Maybe it’s because I just came back from an amazing family reunion, but I’ve been pondering the role of families in storytelling.

In a lot of the books I’ve read lately the family unit is destructive and even ruthless. Because this isn’t my personal experience with families I have a hard time relating.

In my WIP the MC’s family has been murdered by her betrothed—someone who is supposed to be her new family. This murder influences her choices and drives her desire for close relationships.

I really feel that story families do the same things that real families do.

  • Support: Families compensate for our personal weaknesses. When we are at our lowest they make us strong. Literary examplePride and Prejudice: Jane and Elizabeth Bennet use each other through out P&P. Without the other I’m not sure either sister could get through.
  • Growth: We can’t help but be our true selves with our families. And sometimes that is our worst selves. Families can magnify our weaknesses and help us grow as people. Literary exampleSummer of the Monkeys: Jay Berry Lee’s family lets him grow and learn until his growth culminates in the climax of the book
  • Love: Having people who love us no matter what is a powerful thing. Families also give us an opportunity to love in return. Literary exampleTo Kill a Mockingbird: Atticus Finch's love for his children trickles down to all the other characters in the story. Scout and Jim can’t help but show others the love they receive from their father.
  • Dysfunction: Competition, anger, undermining, passive aggressive behavior, neglect, and a million other examples of what can be wrong in families can still be useful to our characters. What better way to know what you don’t want than to experience it firsthand. Literary exampleThe Hunger Games: Katniss’s neglect at a young age drives her choices and her connection to her sister.
  • Needs: Families either meet our needs or they don’t (deep, I know), either way it helps us focus in on what motivates us. Literary exampleHarry Potter: Harry’s deep need for family is woven through the book. There would be no story without Harry’s need for family and connection.

Families—good and bad—are such a common human experience we can all relate. And whether families are amazingly supportive or horribly dysfunctional they shape our view of the world—and our characters world.

4 comments:

Jenna Blake Morris said...

Great post! I love the examples -- I think family plays a huge part in Tris's character in *Divergent*, too.
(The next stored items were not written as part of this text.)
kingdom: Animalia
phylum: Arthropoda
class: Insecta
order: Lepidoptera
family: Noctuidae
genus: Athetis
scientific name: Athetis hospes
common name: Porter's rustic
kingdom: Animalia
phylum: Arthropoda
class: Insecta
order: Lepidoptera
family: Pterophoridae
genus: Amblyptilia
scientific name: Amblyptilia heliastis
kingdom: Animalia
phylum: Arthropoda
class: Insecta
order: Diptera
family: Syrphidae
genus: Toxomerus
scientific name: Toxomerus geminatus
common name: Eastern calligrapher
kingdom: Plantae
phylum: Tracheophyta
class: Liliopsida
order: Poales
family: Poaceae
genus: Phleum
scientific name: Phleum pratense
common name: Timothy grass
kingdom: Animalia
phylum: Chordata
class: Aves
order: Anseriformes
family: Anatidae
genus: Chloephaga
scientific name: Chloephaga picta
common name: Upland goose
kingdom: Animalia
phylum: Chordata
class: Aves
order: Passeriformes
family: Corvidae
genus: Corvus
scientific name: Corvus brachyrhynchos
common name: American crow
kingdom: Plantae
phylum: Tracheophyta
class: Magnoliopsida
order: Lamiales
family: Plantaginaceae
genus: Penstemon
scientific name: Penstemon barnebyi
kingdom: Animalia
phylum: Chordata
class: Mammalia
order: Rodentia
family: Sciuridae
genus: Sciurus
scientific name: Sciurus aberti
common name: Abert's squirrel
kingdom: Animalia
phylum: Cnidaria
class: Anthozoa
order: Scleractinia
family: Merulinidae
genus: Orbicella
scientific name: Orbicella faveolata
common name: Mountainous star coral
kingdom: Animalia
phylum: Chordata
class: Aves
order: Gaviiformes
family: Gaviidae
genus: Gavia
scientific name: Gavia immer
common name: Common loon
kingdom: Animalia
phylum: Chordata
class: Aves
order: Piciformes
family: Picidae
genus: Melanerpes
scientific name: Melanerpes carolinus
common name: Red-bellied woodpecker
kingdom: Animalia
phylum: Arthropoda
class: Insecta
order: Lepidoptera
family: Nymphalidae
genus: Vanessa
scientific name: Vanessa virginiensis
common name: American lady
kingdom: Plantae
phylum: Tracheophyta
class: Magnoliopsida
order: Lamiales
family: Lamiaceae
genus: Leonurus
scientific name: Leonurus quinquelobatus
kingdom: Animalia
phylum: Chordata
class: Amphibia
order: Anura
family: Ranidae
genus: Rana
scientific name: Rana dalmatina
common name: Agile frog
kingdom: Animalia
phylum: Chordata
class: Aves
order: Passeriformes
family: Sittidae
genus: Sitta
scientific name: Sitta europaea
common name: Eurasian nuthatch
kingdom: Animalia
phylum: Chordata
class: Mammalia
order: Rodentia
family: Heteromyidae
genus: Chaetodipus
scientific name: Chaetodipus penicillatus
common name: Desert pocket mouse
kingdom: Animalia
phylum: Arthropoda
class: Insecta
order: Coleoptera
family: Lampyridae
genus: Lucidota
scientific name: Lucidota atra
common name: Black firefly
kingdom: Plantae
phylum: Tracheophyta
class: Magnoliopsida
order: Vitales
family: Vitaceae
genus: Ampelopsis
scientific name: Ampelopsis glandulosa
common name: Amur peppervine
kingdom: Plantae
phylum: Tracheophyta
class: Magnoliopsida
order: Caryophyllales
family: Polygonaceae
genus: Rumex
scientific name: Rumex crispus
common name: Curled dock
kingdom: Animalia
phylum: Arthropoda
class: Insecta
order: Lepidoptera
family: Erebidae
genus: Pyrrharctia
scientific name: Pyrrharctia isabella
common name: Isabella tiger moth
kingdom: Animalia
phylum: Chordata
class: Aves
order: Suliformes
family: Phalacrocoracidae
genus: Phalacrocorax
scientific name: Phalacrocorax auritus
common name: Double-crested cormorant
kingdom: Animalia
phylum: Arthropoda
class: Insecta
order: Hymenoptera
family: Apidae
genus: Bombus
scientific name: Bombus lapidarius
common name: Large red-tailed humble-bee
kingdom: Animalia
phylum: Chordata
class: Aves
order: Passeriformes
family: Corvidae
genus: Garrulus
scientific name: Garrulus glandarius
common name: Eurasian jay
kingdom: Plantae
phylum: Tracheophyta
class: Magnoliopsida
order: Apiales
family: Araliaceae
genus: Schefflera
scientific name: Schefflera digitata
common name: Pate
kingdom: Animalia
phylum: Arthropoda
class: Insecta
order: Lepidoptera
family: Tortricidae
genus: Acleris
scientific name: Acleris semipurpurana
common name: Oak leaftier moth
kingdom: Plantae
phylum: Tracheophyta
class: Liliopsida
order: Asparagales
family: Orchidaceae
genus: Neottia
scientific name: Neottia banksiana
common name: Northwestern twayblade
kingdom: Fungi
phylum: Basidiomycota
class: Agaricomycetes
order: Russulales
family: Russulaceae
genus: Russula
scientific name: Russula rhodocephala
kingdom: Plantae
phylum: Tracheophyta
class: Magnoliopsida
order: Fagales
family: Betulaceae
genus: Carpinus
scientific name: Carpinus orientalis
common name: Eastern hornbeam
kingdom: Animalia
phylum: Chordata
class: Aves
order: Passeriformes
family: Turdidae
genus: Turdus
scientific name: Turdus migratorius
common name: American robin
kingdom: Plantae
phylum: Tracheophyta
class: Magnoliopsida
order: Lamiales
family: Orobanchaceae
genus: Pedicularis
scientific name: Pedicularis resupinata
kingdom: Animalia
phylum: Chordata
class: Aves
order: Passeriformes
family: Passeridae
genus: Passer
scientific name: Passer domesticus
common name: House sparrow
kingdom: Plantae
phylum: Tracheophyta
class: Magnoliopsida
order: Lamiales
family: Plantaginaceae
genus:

I also wanted to let you know I've awarded your blog. You can find it here: http://literally-ya.blogspot.com/2011/08/liebster-award-aka-im-cheater.html

E.R. King said...

Families are so important in forming characters. It's like in life when you meet someone you know fairly well and then you meet their family and you get to know them better. Seeing them with their family answers questions and explains them better. Great post!

Abby said...

Fantastic post, and I love the picture at the top. I read so much about developing your characters and their relationships but I never sat myself down and thought about the "family" aspect. It does play a major role in all our lives in one way or another so it certainly should in our books. Glad you shared this!

Small Town Shelly Brown said...

It's always interesting the role that families play in literature.

Great post.

In my WIP it's a big NEED thing. In fact I think the need of family is one of my protags biggest desires.

Did you go to (Whitesides?) presentation on families at LDStorymakers?